• WORK ORDER
Word for word, repeat the lines of the records from the one containing "List each element's" through the last line, both included.

[Bounding box prediction data]

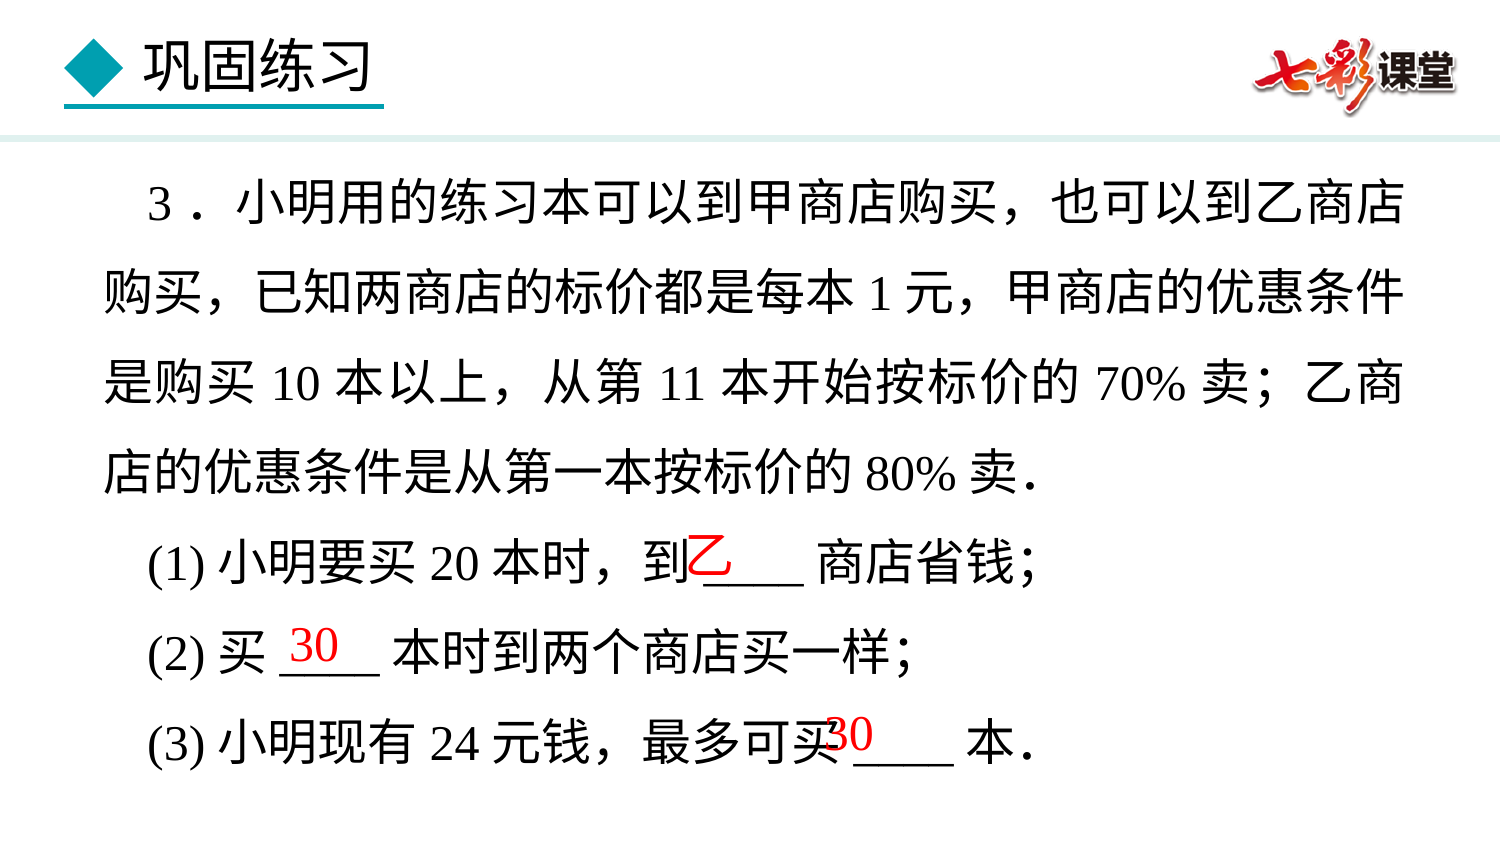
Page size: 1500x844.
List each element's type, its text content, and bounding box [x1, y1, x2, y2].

picture [1249, 32, 1461, 118]
text_box 乙 [670, 516, 750, 592]
text_box 3．小明用的练习本可以到甲商店购买，也可以到乙商店购买，已知两商店的标价都是每本1元，甲商店的优惠条件是购买10本以上，从第11本开始按标价的70%卖；乙商店的优惠条件是从第一本按标价的80%卖． (1)小明要买20本时，到____商店省钱； (2)买____本时到两个商店买一样； (3)小明现有24元钱，最多可买____本． [88, 133, 1421, 778]
text_box 30 [809, 693, 889, 769]
text_box 30 [274, 603, 355, 679]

• ANSWER BOX
List each element's type, its text content, and bounding box [x1, y1, x2, y2].

picture [1249, 32, 1461, 118]
text_box 乙 [670, 516, 750, 592]
text_box 3．小明用的练习本可以到甲商店购买，也可以到乙商店购买，已知两商店的标价都是每本1元，甲商店的优惠条件是购买10本以上，从第11本开始按标价的70%卖；乙商店的优惠条件是从第一本按标价的80%卖． (1)小明要买20本时，到____商店省钱； (2)买____本时到两个商店买一样； (3)小明现有24元钱，最多可买____本． [88, 133, 1421, 778]
text_box 30 [809, 693, 889, 769]
text_box 30 [274, 603, 355, 679]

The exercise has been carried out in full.